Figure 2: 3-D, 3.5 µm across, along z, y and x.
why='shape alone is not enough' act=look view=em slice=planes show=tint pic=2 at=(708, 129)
...
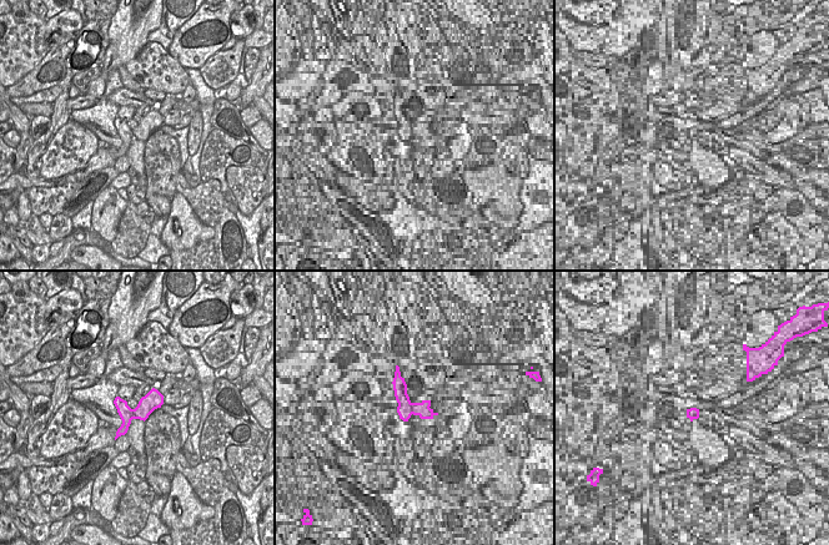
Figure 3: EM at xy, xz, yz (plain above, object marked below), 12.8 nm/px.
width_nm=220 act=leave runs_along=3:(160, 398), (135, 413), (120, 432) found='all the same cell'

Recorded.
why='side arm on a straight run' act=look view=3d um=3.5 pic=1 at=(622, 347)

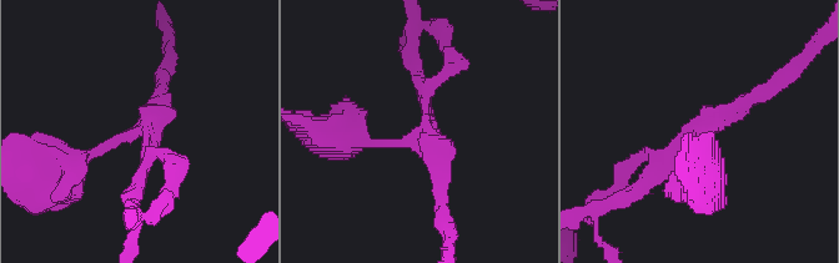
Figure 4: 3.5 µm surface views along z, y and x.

> _ABOUT THIS TASK_
Give back exactly the lines above that run from the one with "Figure 3: EM" to the one with "Figure 4: 3.5", including both, with the pictures left out.

> _ANSWER SECTION_
Figure 3: EM at xy, xz, yz (plain above, object marked below), 12.8 nm/px.
width_nm=220 act=leave runs_along=3:(160, 398), (135, 413), (120, 432) found='all the same cell'

Recorded.
why='side arm on a straight run' act=look view=3d um=3.5 pic=1 at=(622, 347)

Figure 4: 3.5 µm surface views along z, y and x.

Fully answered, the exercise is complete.